「你!」縱然李婉君再要強,被人這麼說,也不由窘迫難堪,頓時紅了眼眶。
胡三桃見狀出聲說道:「這位公子,李小姐就是看您也在瞧這款香粉,這才過來詢問效果如何,不過是幾句話的事,您要是不想說就不說,用得著這麼為難一個弱女子嗎?」
「事實到底如何,這裡的人心裡都有數,何必裝模作樣。」楊清寧一臉厭惡地看著胡三桃,道:「你要捧高踩低,那是你的事,我懶得管,可你非要拉上我,把我當成你巴結她的踏腳石,你自作聰明,別人就得和你一樣蠢。」
胡三桃被戳穿心思,臉上一陣兒青一陣兒紅,卻又不敢真的得罪楊清寧,裝作一副可憐相,道:「這位公子,奴婢是身份卑微,您說上幾句,甚至打上幾巴掌,奴婢都受了,但您不能如此誤會李小姐,若此事傳出去,李小姐的清譽豈非毀了?」
「怎麼,拿不準我的身份,不敢得罪我,便出言挑撥,讓她恨上我。

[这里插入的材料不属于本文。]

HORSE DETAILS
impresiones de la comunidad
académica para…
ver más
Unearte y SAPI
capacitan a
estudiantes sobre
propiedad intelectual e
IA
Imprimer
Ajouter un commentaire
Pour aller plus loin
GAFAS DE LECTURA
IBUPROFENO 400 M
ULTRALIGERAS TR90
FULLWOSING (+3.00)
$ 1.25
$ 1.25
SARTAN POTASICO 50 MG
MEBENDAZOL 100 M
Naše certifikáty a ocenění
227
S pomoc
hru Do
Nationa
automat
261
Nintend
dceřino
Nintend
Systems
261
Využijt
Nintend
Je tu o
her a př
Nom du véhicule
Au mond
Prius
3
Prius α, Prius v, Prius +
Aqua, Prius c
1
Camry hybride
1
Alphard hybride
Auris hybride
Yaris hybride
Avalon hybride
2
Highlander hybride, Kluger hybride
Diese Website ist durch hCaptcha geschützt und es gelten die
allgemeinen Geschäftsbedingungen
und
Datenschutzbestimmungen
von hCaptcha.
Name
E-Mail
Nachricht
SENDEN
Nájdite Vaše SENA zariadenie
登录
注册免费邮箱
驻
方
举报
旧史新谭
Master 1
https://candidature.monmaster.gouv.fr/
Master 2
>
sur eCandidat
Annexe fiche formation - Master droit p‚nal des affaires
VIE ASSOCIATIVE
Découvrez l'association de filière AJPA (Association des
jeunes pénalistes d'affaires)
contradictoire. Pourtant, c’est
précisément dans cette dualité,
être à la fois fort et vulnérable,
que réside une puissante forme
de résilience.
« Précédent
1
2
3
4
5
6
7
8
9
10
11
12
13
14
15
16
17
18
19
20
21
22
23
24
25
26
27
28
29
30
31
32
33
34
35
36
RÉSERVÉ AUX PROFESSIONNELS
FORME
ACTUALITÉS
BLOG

」楊清寧說著看向李婉君,道:「讓她藉助她父親的權勢,對我打擊報復?」
胡三桃的臉色更加難看,見李婉君面色不善地看著自己,急忙解釋道:「李小姐,您莫要誤會,奴婢沒有那個意思……哎呀,奴婢笨嘴拙舌,也不知該如何解釋,只求這位公子大人大量,饒奴婢一命。」
胡三桃說著就跪在了地上,一副被欺負了的可憐模樣。
「呵,在我面前耍這種小伎倆。」楊清寧譏諷地笑了笑,道:「給你三息,若你不站起身,我讓你在京都再也混不下去。」
若胡三桃只是想要捧高踩低,楊清寧不會把她如何,畢竟這個世界本就是弱肉強食,想要好好生存下去並沒有錯。可她不該心存惡意,挑撥李婉君記恨他,要知道若非他身後有靠山,一部尚書的權勢足夠把人給毀了。
胡三桃聞言心中一緊,求助地看向李婉君,李婉君只是淡淡地瞥了她一眼,壓根不打算幫她。李婉君向來心高氣傲,那容得下有人算計她,這會兒怕是已經記恨上了。
「一、二……」
不待楊清寧數到三,胡三桃就慌忙站起了身,狼狽地跑了出去。李婉君看了看楊清寧,也跟著走了出去。
一旁看戲的余秀秀猶豫了猶豫,還是走了過來,在楊清寧身前福了福身,道:「這位公子有禮。」
楊清寧抬頭看去,笑著說道:「小姐看了半晌的戲,這會兒過來有何指教?」
余秀秀笑了笑,道:「小女子看戲也並非自願。小女子過來並沒有別的意思,只是想提醒公子,李小姐性子高傲,公子今日這般得罪他,怕是已經被記恨上,公子要小心應對。」
「小姐與那位李小姐可是有什麼仇怨?」
「我父親不過是戶部的一個小小郎中,與尚書大人可沒法比,我可不敢得罪李小姐,只是於心不忍,這才過來提醒公子。若公子覺得小女子心懷不軌,就當小女子未曾開過口,小女子告退。」
余秀秀沒有多留,轉身回到自己的位置。
就在這時,劉蘭走了回來,手裡拿著包好的胭脂水粉,抱歉地說道:「公子,我家掌柜馬上出來,您稍等片刻,掌柜說為了表示歉意,將會贈送您一款玫瑰香粉。」